In practice Prohibition spawned a vast illicit economy: bootlegging, speakeasies, and organized crime syndicates epitomized by Al Capone's Chicago Outfit, alongside widespread "rum-running" along the coasts and the Detroit River. Enforcement proved chronically underfunded, public compliance eroded, and tax revenue from legal liquor sales — badly needed after the Great Depression struck in 1929 — was forfeited. Mounting opposition, organized by the Association Against the Prohibition Amendment and reflected in the 1932 Democratic platform, led to repeal. The Twenty-First Amendment, ratified 5 December 1933, repealed the Eighteenth in full — the only such repeal in American constitutional history — and uniquely was ratified by state ratifying conventions rather than state legislatures under Article V, while its Section 2 returned regulatory authority over alcohol to the states.
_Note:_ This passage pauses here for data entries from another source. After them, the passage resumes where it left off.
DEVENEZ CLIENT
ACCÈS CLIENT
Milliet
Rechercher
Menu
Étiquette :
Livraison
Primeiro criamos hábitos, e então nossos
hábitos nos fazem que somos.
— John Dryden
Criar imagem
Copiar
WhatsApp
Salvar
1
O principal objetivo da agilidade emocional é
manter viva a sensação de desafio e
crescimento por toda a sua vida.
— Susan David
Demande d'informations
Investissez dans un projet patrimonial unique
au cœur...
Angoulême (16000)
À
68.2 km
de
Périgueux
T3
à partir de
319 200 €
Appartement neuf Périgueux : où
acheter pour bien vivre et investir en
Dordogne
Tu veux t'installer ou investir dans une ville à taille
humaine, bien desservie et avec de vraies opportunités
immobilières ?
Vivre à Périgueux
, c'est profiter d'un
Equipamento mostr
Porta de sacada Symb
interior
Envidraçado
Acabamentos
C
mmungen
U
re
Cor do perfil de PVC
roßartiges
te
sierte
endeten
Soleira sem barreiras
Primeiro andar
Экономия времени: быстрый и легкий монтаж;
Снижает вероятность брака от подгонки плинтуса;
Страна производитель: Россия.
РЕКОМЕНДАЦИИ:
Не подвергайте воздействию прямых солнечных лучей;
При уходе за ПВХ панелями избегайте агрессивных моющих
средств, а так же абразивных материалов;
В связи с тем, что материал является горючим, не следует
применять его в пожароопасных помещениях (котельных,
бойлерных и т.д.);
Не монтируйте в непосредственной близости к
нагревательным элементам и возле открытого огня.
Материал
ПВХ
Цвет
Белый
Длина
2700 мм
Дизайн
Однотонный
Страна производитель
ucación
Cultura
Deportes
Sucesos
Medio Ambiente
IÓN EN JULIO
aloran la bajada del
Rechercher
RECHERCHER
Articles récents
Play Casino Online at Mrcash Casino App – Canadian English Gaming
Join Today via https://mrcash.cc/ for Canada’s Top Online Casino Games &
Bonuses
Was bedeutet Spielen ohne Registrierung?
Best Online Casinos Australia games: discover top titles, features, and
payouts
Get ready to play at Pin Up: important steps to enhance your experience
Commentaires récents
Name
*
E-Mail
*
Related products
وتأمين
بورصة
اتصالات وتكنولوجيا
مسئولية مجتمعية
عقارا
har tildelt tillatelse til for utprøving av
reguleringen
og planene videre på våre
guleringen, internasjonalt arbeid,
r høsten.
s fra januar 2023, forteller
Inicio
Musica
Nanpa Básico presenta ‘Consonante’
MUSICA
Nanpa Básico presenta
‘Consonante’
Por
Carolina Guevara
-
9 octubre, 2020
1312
For the FSOT US History section, the Eighteenth Amendment is a high-yield topic tested on several angles: its place in the Progressive Era reform sequence (alongside the Sixteenth, Seventeenth, and Nineteenth Amendments), the distinction between the amendment and its enabling Volstead Act, the social consequences of Prohibition in the 1920s, and the mechanics of its repeal via convention ratification. Candidates should be able to date ratification (1919) and repeal (1933), identify the Twenty-First Amendment as the repealing instrument, and explain why Prohibition is the standard textbook example of failed national social engineering through constitutional means.
Example
In 1931, federal agents under the Volstead Act enforcing the Eighteenth Amendment secured the conviction of Chicago crime boss Al Capone — though ultimately on tax-evasion charges rather than bootlegging itself.
Frequently asked questions
The Eighteenth Amendment (1919) constitutionally banned intoxicating liquors but defined neither the term nor an enforcement mechanism. The Volstead Act of 1919 was the enabling statute that set the 0.5 percent alcohol threshold and assigned enforcement to the Treasury Department.